_What the task asks_.
Return every line of text in the listing below unchanged, and leave the pictures out of your answer.

Data excerpts
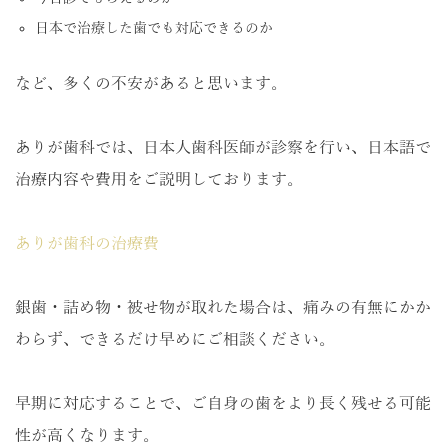
日本で治療した歯でも対応できるのか
など、多くの不安があると思います。
ありが歯科では、日本人歯科医師が診察を行い、日本語で
治療内容や費用をご説明しております。
ありが歯科の治療費
銀歯・詰め物・被せ物が取れた場合は、痛みの有無にかか
わらず、できるだけ早めにご相談ください。
早期に対応することで、ご自身の歯をより長く残せる可能
性が高くなります。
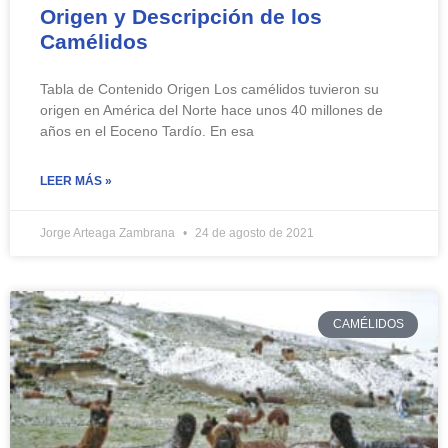
Origen y Descripción de los
Camélidos
Tabla de Contenido Origen Los camélidos tuvieron su
origen en América del Norte hace unos 40 millones de
años en el Eoceno Tardío. En esa
LEER MÁS »
Jorge Arteaga Zambrana
24 de agosto de 2021
CAMÉLIDOS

_Answer section_.
日本で治療した歯でも対応できるのか
など、多くの不安があると思います。
ありが歯科では、日本人歯科医師が診察を行い、日本語で
治療内容や費用をご説明しております。
ありが歯科の治療費
銀歯・詰め物・被せ物が取れた場合は、痛みの有無にかか
わらず、できるだけ早めにご相談ください。
早期に対応することで、ご自身の歯をより長く残せる可能
性が高くなります。
Origen y Descripción de los
Camélidos
Tabla de Contenido Origen Los camélidos tuvieron su
origen en América del Norte hace unos 40 millones de
años en el Eoceno Tardío. En esa
LEER MÁS »
Jorge Arteaga Zambrana
24 de agosto de 2021
CAMÉLIDOS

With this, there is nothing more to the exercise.